Count how many lines in the material below contain the string "that", treating uppercase and lowercase as different, and reply with the number alone.
────────────────────
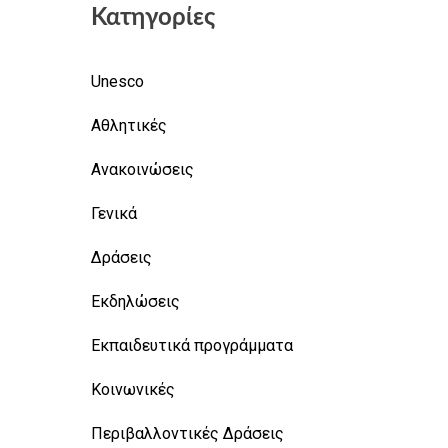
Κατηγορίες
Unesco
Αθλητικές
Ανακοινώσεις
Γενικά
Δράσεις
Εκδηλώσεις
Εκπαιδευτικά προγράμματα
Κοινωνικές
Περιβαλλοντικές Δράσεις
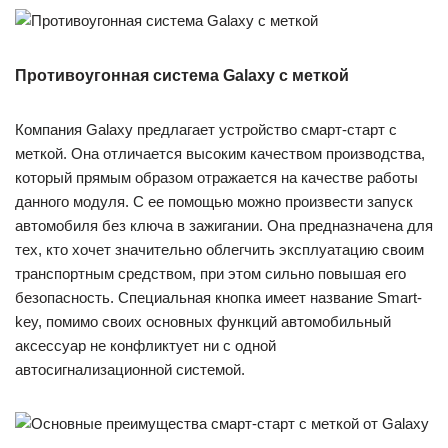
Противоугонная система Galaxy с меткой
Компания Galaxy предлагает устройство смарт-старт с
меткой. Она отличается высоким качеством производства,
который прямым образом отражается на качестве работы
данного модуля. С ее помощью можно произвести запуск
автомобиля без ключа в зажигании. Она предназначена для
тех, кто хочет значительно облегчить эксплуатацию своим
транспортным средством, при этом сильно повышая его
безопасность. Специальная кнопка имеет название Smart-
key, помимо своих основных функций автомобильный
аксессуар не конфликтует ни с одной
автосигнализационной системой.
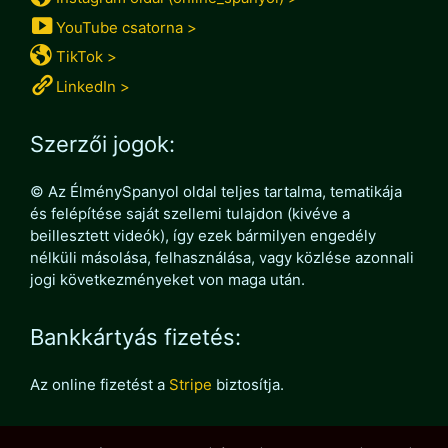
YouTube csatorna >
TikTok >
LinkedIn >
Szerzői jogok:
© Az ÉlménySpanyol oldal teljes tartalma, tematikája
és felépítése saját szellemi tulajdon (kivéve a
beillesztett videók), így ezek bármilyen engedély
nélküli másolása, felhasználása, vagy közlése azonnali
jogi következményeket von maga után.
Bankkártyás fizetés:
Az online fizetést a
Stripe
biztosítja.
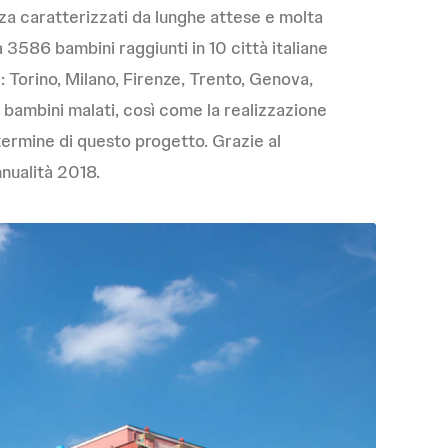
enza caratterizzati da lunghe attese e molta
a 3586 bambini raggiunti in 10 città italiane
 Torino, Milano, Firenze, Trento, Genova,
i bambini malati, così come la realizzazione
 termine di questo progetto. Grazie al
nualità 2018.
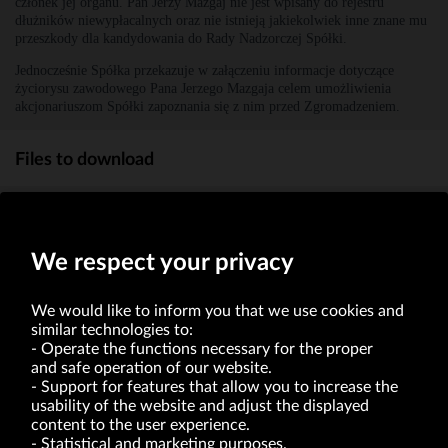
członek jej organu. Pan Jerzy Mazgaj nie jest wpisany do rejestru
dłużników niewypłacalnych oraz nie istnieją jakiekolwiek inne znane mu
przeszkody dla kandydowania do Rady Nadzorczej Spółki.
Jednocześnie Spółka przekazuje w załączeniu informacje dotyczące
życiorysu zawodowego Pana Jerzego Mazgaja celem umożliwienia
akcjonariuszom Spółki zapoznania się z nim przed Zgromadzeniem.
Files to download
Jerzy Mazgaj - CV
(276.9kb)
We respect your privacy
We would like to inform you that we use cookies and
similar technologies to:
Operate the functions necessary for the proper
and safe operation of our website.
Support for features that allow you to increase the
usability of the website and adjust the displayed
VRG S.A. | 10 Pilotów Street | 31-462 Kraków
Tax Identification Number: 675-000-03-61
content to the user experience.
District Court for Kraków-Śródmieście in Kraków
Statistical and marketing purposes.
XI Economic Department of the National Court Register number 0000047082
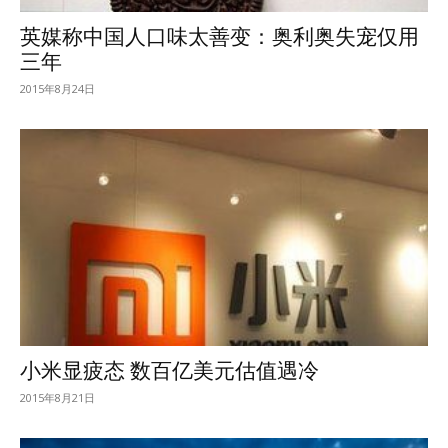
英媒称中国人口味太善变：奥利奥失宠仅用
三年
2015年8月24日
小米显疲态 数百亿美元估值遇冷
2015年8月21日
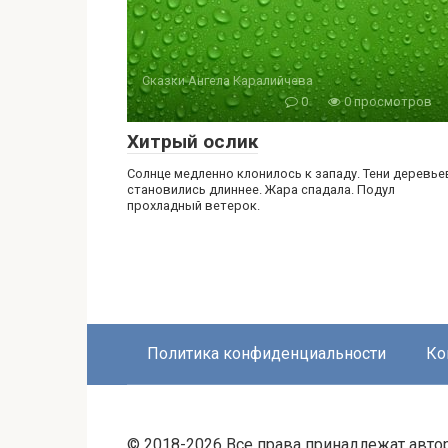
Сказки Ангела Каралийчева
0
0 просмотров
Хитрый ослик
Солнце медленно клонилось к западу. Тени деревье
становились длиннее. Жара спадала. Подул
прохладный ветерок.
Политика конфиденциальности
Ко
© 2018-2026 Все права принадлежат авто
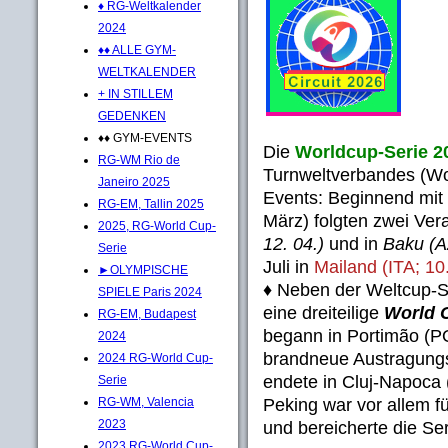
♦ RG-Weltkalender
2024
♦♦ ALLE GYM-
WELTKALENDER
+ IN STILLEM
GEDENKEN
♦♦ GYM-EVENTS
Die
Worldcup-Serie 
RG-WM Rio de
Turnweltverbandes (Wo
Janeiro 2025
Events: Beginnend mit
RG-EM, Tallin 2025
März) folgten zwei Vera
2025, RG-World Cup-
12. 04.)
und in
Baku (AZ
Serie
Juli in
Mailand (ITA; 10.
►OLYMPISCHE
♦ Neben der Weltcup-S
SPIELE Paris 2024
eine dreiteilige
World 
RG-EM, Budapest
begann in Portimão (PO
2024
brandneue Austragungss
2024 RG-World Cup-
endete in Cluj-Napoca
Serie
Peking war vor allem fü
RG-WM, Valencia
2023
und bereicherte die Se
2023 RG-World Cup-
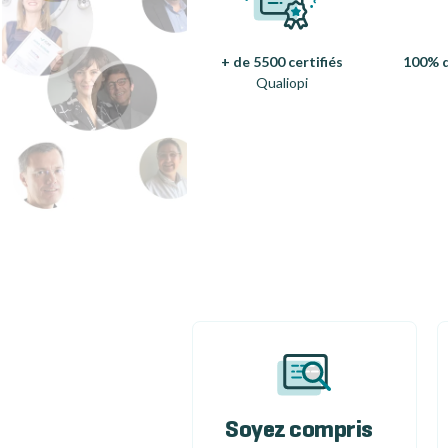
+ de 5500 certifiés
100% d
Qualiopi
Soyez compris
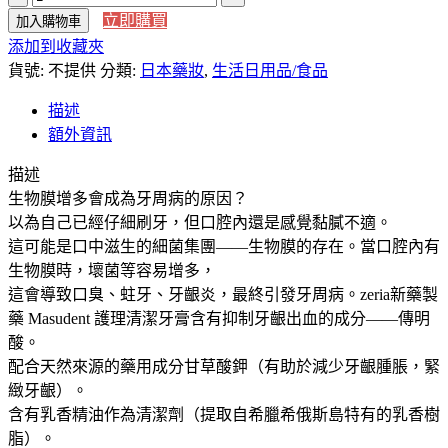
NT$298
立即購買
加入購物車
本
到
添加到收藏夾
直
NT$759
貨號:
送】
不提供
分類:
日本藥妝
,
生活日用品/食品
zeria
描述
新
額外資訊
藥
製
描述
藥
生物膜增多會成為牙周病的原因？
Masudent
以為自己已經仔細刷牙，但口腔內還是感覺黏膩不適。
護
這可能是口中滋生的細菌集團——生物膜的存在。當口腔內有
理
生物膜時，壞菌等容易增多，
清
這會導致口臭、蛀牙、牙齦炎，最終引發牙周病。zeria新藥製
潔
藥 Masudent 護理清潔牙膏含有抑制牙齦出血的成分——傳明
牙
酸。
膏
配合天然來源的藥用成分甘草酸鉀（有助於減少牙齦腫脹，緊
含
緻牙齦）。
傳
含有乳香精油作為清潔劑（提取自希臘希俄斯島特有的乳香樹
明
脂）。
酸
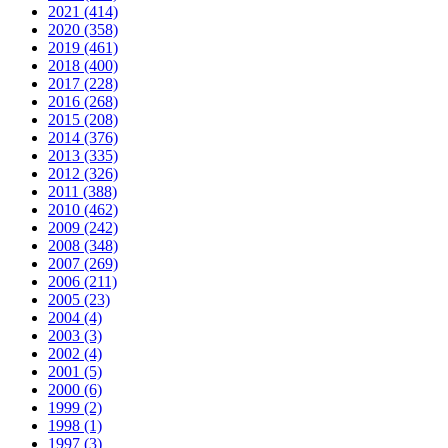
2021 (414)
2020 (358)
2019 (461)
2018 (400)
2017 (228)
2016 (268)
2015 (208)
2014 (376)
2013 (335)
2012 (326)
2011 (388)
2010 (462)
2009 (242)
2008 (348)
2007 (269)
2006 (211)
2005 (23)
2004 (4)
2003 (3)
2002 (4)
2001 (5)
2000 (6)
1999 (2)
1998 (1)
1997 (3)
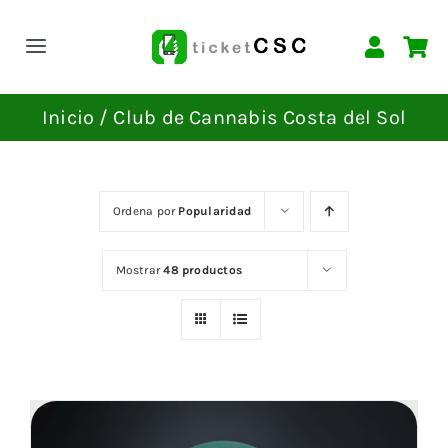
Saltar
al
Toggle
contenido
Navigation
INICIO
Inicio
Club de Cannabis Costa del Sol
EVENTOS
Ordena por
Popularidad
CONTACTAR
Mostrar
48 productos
────────────────────
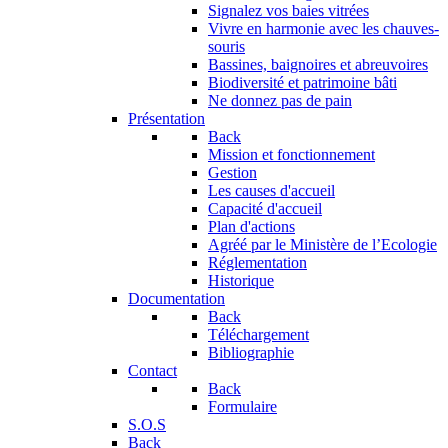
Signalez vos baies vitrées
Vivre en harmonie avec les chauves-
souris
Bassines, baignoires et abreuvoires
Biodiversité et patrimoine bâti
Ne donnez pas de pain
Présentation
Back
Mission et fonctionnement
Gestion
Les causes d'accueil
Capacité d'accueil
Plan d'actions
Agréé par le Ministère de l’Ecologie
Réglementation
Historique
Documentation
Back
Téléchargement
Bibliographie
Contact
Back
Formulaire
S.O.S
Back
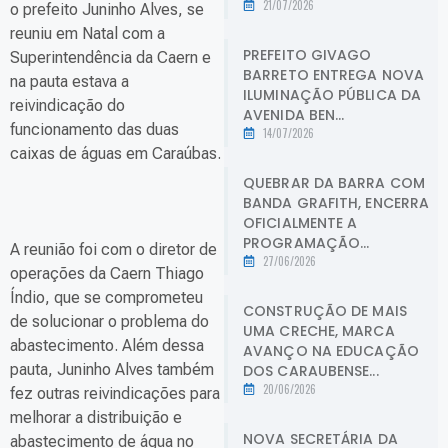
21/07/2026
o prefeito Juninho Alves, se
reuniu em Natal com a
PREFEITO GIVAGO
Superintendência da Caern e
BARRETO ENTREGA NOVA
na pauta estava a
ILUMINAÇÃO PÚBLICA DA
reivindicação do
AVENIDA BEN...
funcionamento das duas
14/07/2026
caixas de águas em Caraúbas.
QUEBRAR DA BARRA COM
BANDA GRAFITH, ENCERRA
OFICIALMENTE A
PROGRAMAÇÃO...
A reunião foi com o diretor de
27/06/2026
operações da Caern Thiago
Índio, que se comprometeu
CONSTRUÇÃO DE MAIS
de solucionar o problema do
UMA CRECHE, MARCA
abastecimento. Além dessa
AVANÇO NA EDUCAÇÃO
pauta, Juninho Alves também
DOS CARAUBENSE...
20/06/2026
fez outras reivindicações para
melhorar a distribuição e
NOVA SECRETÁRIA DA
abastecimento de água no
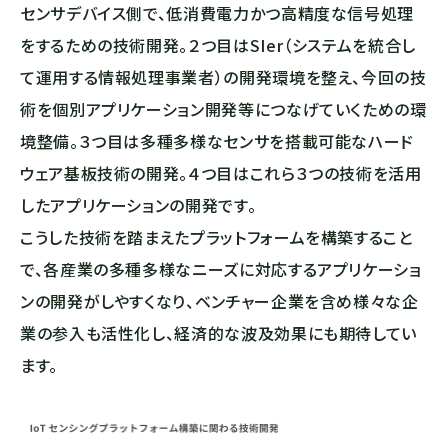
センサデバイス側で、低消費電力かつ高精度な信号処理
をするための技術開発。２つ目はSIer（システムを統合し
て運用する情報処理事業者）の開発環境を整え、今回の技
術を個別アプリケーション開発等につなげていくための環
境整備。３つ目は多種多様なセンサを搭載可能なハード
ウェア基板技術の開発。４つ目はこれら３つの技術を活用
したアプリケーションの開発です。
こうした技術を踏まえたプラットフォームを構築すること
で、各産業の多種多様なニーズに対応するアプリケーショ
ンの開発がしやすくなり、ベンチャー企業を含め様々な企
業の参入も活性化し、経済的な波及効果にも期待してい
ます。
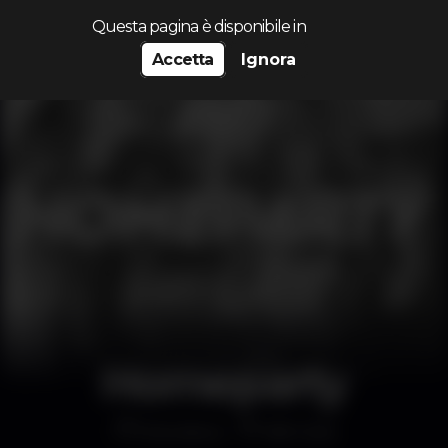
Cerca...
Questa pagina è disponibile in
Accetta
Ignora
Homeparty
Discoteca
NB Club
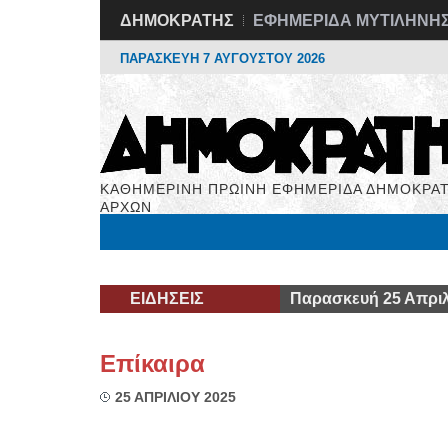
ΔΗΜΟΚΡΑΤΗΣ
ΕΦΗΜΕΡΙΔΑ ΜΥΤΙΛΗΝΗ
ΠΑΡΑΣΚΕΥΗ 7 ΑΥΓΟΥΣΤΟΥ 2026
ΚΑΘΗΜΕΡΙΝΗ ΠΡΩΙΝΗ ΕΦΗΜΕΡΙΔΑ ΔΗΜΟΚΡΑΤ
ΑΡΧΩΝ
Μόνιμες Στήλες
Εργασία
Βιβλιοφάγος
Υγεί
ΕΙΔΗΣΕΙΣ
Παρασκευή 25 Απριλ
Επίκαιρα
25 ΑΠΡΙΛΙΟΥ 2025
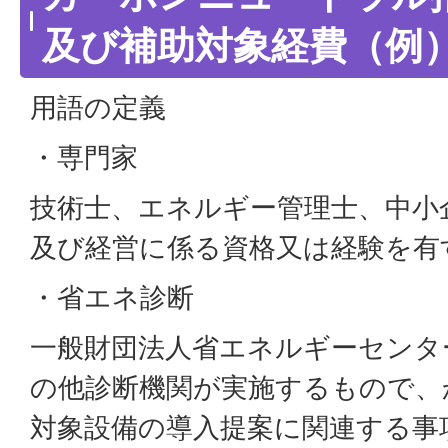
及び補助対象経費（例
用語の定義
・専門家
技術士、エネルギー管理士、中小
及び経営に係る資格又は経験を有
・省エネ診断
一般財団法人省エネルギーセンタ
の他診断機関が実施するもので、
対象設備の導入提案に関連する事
────────────────────
:: RESULT ::
2